Your reply should reproduce each entry exactly and contain no pictures.

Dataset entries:

——

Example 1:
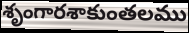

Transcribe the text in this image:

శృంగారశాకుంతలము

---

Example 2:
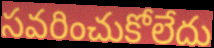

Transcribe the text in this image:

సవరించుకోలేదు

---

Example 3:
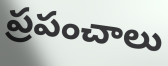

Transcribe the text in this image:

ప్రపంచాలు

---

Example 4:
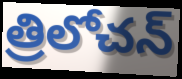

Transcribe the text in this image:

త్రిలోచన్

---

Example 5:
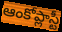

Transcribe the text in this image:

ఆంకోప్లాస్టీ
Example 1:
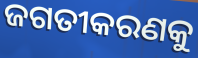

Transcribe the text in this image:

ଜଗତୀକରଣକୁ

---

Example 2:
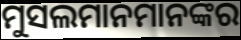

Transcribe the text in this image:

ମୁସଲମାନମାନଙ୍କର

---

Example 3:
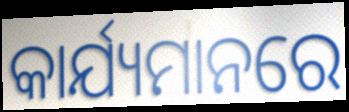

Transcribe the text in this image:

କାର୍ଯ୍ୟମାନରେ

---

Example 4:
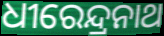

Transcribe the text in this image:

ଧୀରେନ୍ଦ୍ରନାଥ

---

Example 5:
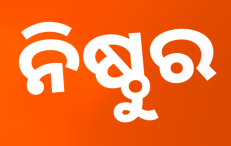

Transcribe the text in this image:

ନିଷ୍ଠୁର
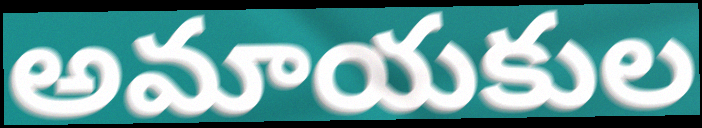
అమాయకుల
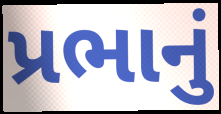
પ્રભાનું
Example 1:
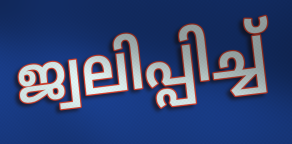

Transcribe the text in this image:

——

- **Exercise output**:
Example 1:

Transcribe the text in this image:

శృంగారశాకుంతలము

---

Example 2:

Transcribe the text in this image:

సవరించుకోలేదు

---

Example 3:

Transcribe the text in this image:

ప్రపంచాలు

---

Example 4:

Transcribe the text in this image:

త్రిలోచన్

---

Example 5:

Transcribe the text in this image:

ఆంకోప్లాస్టీ
Example 1:

Transcribe the text in this image:

ଜଗତୀକରଣକୁ

---

Example 2:

Transcribe the text in this image:

ମୁସଲମାନମାନଙ୍କର

---

Example 3:

Transcribe the text in this image:

କାର୍ଯ୍ୟମାନରେ

---

Example 4:

Transcribe the text in this image:

ଧୀରେନ୍ଦ୍ରନାଥ

---

Example 5:

Transcribe the text in this image:

ନିଷ୍ଠୁର
అమాయకుల
પ્રભાનું
Example 1:

Transcribe the text in this image:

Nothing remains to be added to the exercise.